# my sweetypie has died



## Lynnette (Dec 12, 2004)

hello

I have mentioned my pet pigeon & all her problems (her wings & foot)....I gave her so much attention & the best of vitamin/minerals etc.....she was about 3 months. She used to tip over often because of her clawed foot, but lately she tipped more often, but was happy when I held her against me & ate well. There seemed no pain. This morning she was on her side & cold.....I warmed her & she took water.....but she could no longer stand.....I held her close for 2 hours....she faded & finally was gone. She took a great lot of my heart with her...I am grateful for a little creature so utterly dependent who was such a sweet spirit...I miss her dreadfully, but know it is best for her.
Lynnette


----------



## Pigeonpal2002 (Jul 27, 2002)

Hi Lynnette, 

I'm very sorry to hear about your Sweetypie You did all you could for her and made sure she was comfortable when she passed away. It's never easy and I'm truly sorry for your loss


----------



## pigeonmama (Jan 9, 2005)

Oh, Lynette,
I am so sorry over the loss of your little bird. It hurts as much, I think , as losing a child, when you lose a pet that relies on you for comfort, love, and care. Special needs animals just bond so much more closely to their people than more independent animals, and we bond just as closely to them. I'm sending you the biggest hug.
Love,
daryl


----------



## Whitefeather (Sep 2, 2002)

Hello Lynette,

I am so sorry to hear of the loss of your sweet baby. 

When pigeons pass through our lives, they leave behind, treasured memories in a nest they have built close to our hearts.  
Sweetypie will never be far away. 


Cindy


----------



## feralpigeon (Feb 14, 2005)

Hi Lynette,
I'm very sorry to hear about Sweetie pie and know that all the love and caring you gave her made her feel safe and loved while being in a such a vulnerable state.


----------



## Skyeking (Jan 17, 2003)

Hello Lynette,

I'm so sorry to hear the news.
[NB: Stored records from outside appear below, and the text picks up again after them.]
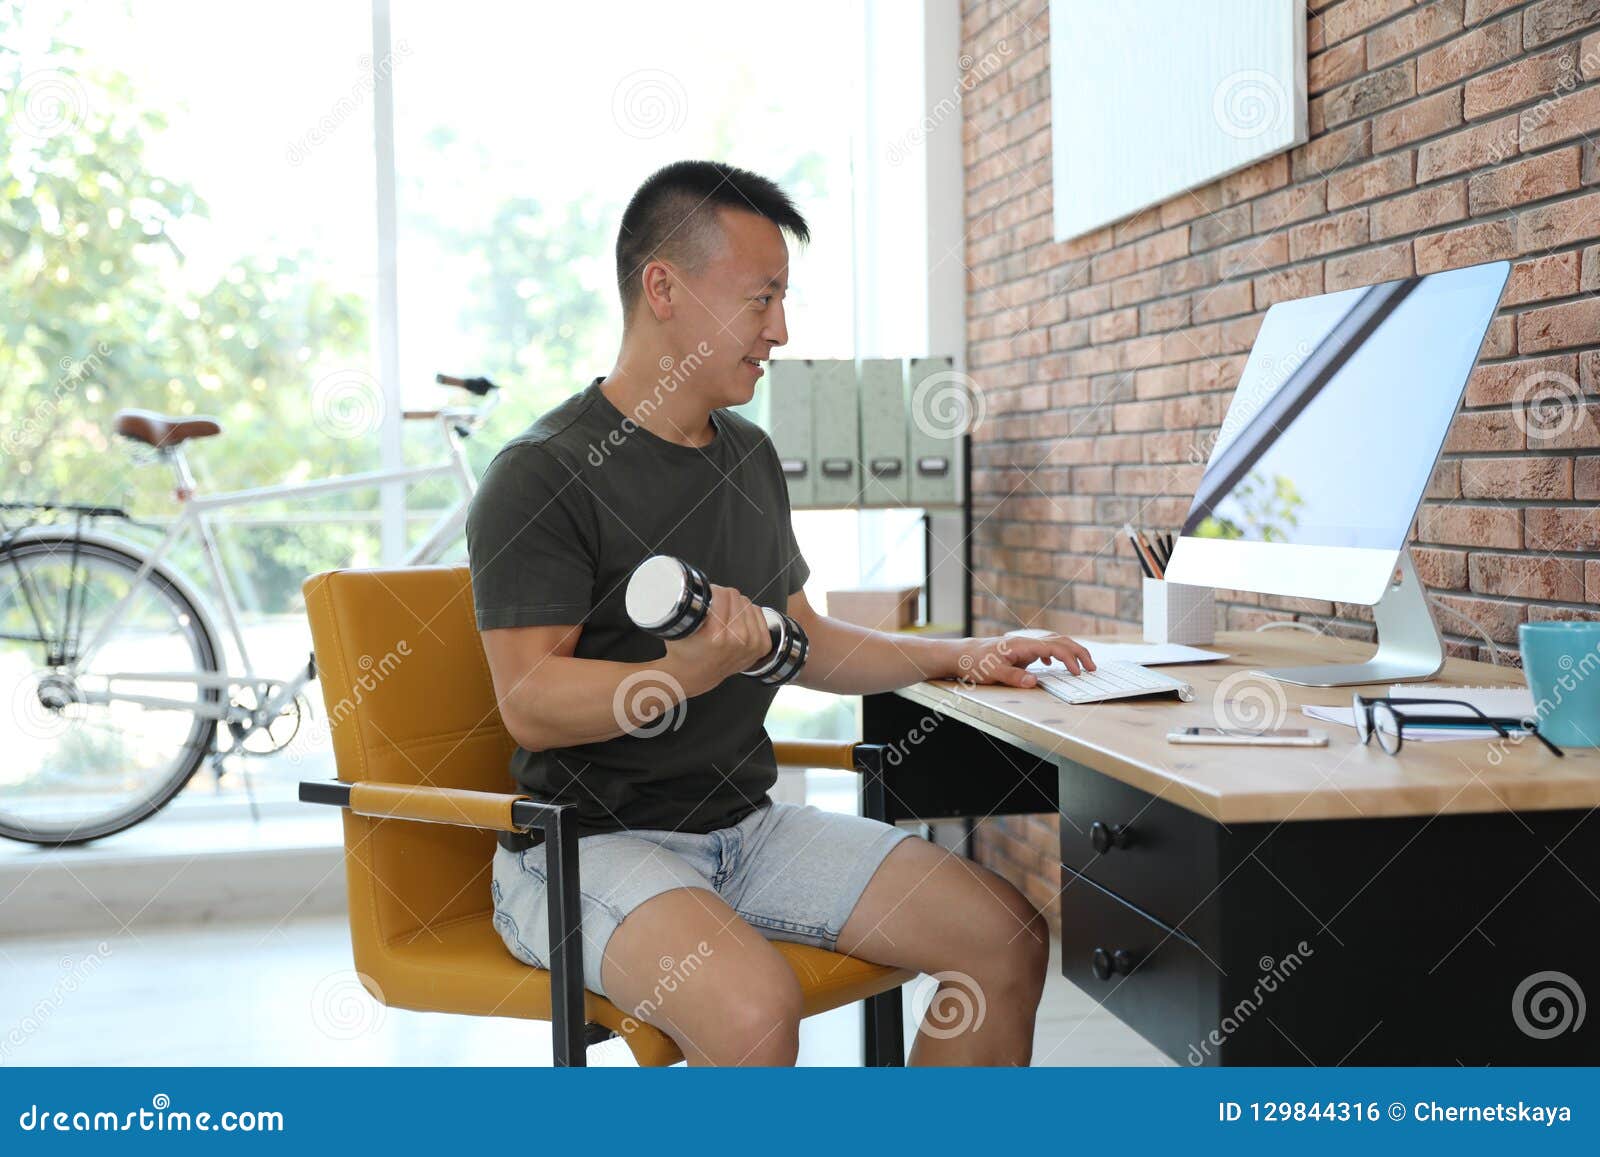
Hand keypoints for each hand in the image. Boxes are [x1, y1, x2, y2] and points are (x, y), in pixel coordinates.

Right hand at [661, 582, 772, 694]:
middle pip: (736, 596)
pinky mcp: (761, 646)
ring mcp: (752, 644)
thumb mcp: (680, 628)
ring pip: (748, 603)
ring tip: (725, 614)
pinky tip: (738, 620)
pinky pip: (758, 613)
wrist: (695, 676)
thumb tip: (699, 585)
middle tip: (714, 606)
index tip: (707, 595)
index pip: (723, 594)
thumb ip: (690, 607)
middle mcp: (738, 640)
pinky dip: (749, 613)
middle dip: (724, 597)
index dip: (713, 590)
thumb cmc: (686, 652)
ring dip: (736, 605)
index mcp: (717, 635)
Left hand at [950, 633, 1094, 687]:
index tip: (1078, 673)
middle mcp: (1026, 642)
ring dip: (1071, 652)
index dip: (1069, 659)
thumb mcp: (991, 672)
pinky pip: (1045, 648)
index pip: (1054, 647)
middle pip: (1060, 641)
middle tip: (1092, 667)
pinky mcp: (1021, 651)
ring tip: (1083, 665)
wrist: (961, 654)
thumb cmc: (974, 662)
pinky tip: (1052, 665)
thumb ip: (1013, 677)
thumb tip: (1034, 681)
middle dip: (1079, 652)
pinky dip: (1056, 654)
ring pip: (1054, 643)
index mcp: (1022, 645)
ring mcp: (1025, 646)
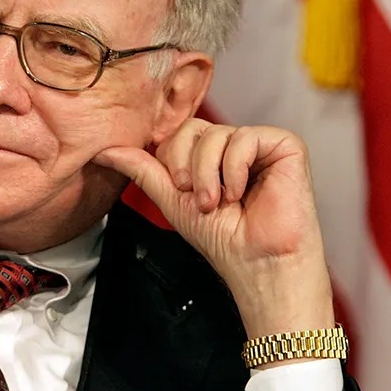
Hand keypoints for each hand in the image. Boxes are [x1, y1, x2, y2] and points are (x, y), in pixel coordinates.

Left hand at [94, 119, 334, 343]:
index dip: (172, 162)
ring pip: (216, 133)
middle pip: (192, 127)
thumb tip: (104, 150)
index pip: (177, 133)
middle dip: (187, 167)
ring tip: (220, 202)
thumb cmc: (221, 238)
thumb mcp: (171, 199)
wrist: (256, 263)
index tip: (182, 193)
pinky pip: (246, 137)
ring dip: (209, 174)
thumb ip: (142, 170)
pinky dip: (236, 169)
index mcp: (209, 155)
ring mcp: (260, 144)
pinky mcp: (286, 145)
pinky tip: (242, 193)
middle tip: (197, 199)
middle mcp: (233, 144)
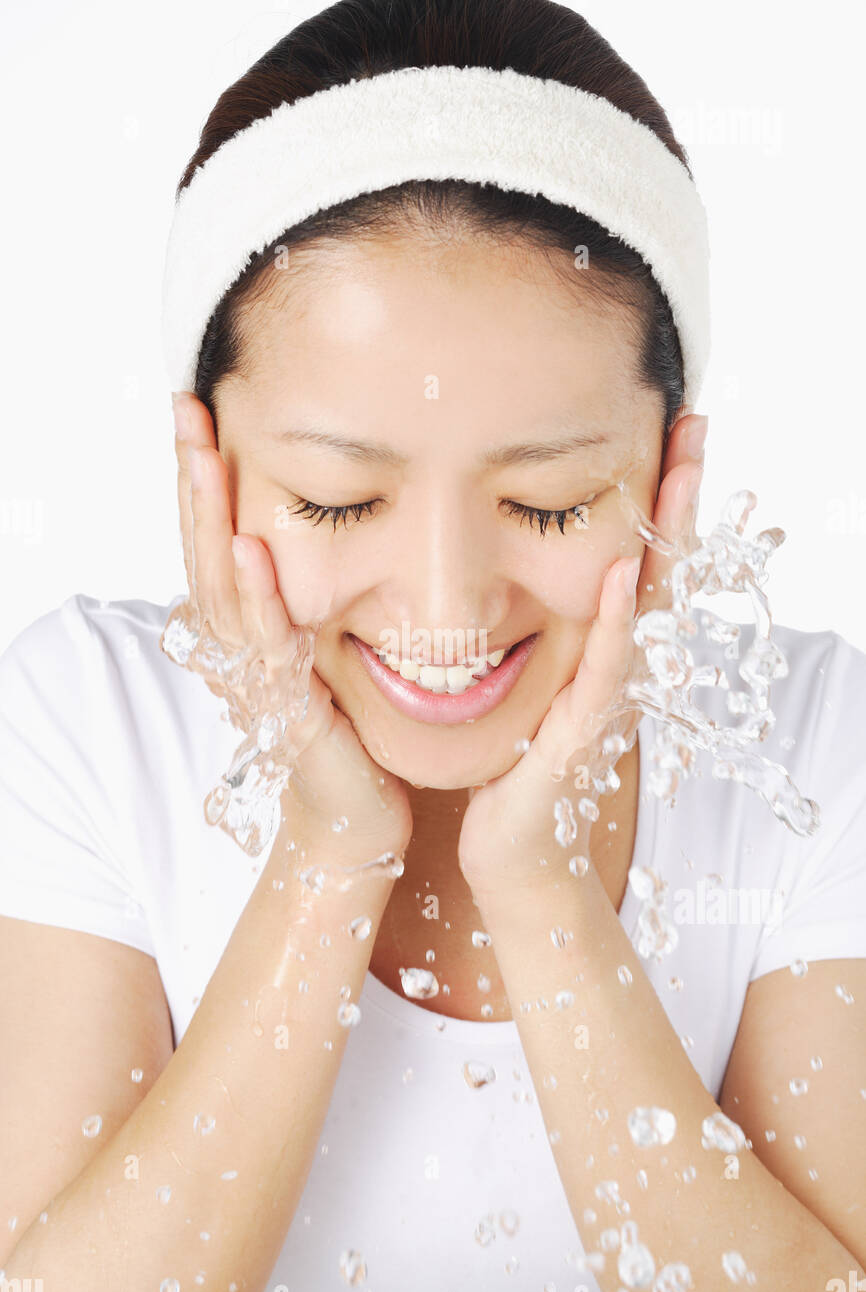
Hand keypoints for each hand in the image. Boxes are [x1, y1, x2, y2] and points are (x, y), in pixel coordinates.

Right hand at [163, 391, 412, 856]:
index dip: (203, 481)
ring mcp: (257, 681)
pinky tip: (249, 547)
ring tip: (205, 455)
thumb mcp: (328, 646)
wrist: (361, 818)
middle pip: (204, 554)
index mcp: (249, 630)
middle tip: (184, 410)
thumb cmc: (353, 734)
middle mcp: (240, 651)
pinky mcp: (286, 713)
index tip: (199, 410)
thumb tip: (326, 531)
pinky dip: (255, 596)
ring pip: (222, 591)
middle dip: (195, 480)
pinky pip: (265, 647)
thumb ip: (315, 596)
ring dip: (212, 520)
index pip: (216, 541)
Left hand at [457, 413, 706, 893]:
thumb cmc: (516, 766)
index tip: (673, 430)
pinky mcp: (582, 738)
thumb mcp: (532, 681)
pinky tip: (626, 574)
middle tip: (697, 427)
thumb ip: (542, 631)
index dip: (661, 499)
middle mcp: (620, 669)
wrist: (512, 851)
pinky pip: (607, 672)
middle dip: (681, 498)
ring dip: (667, 541)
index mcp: (606, 651)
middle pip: (663, 570)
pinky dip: (619, 623)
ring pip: (650, 609)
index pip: (643, 559)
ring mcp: (608, 701)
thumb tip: (520, 570)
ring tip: (679, 475)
This is such hard time, I know, I went thru this myself. I didn't know where to turn after it happened to my beloved Pee Wee. I felt so helpless, like I failed. 

Remember, that you cared and were there for her when no one else was, and you shared the last moments of her life with her, and you gave her great comfort. That was the most important thing you did for her, as hard as it was on you.

Animals enter into the spirit world much easier then we do, and you made it even easier for her. Take comfort in the fact that she is happy, has no more pain, and she is eternally gratefull to you and loves you.

God Bless you for all your love and support to this bird, as she is part of His creation.

Treesa


----------



## Reti (Jul 20, 2003)

I am so sorry for your loss, Lynnette.
We know what it feels like, too many of us have been though this kind of heartache.
She is an angel in heaven now, watching over you.

Bless her little soul and bless you for all the wonderful care and love you gave her.

Reti


----------



## Lin Hansen (Jan 9, 2004)

AZWhitefeather said:


> When pigeons pass through our lives, they leave behind, treasured memories in a nest they have built close to our hearts.
> Sweetypie will never be far away.



Cindy.....that is a beautiful thought to comfort Lynette and and others who have suffered the loss of their beloved birds....very touching.

Lynette.....I'm so sorry for your loss...Sweetypie passed surrounded by your love and care, which is a peaceful, wonderful way to move on.

Linda


----------



## Maggie-NC (Jun 22, 2005)

Lynette, we're thousands of miles apart but know that I too share your sorrow over the loss of your Sweetypie. Just two weeks ago we also lost a beloved pigeon that we had three years. He had one leg amputated but even though I know he is better off now I still miss him. Aren't we all better off for having known these little guys, if only for a short time.


----------



## Feefo (Feb 8, 2002)

I am so sorry, Lynnette. It is always so painful to lose a beloved pet. I am glad that you were able to wrap her in your love as she crossed the bridge.

Cynthia


----------



## Lynnette (Dec 12, 2004)

*Sweetypie*

thank you all for such a lot of comfort and deep thoughts. 
yes she certainly made a nest in my heart & will always be there. She could not preen herself well & her feathers were tatty etc, so I wrapped her in a white lacy napkin (she was a white homer) & clipped a few beautiful feathers (that she could never have) to the napkin. She really is at peace. Thank you all so much.
Lynnette


----------